• [REQUEST]: Set down every entry again word for word, please, but skip the pictures.

• [DATA IN THIS EXERCISE]:
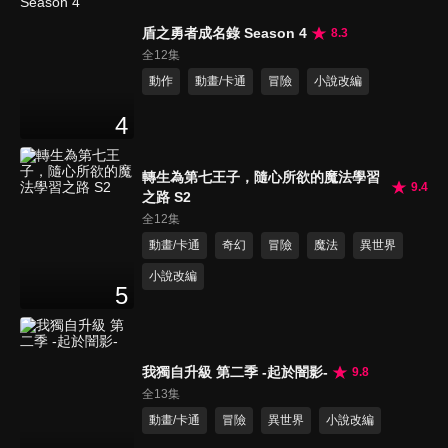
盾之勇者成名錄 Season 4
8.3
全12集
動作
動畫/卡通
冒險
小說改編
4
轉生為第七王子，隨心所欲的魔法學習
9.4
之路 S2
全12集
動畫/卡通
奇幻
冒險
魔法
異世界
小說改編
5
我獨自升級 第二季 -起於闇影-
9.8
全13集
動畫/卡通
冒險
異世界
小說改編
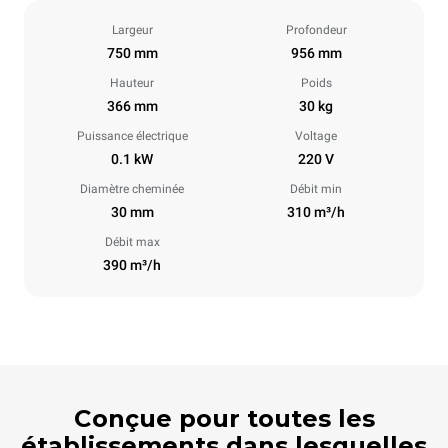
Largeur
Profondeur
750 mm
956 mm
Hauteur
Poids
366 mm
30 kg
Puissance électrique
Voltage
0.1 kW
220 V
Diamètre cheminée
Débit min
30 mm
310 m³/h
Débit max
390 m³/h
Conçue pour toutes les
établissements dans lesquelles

• [EXERCISE OUTPUT]:
盾之勇者成名錄 Season 4
8.3
全12集
動作
動畫/卡通
冒險
小說改編
4
轉生為第七王子，隨心所欲的魔法學習
9.4
之路 S2
全12集
動畫/卡通
奇幻
冒險
魔法
異世界
小說改編
5
我獨自升級 第二季 -起於闇影-
9.8
全13集
動畫/卡通
冒險
異世界
小說改編
Largeur
Profondeur
750 mm
956 mm
Hauteur
Poids
366 mm
30 kg
Puissance électrique
Voltage
0.1 kW
220 V
Diamètre cheminée
Débit min
30 mm
310 m³/h
Débit max
390 m³/h
Conçue pour toutes les
établissements dans lesquelles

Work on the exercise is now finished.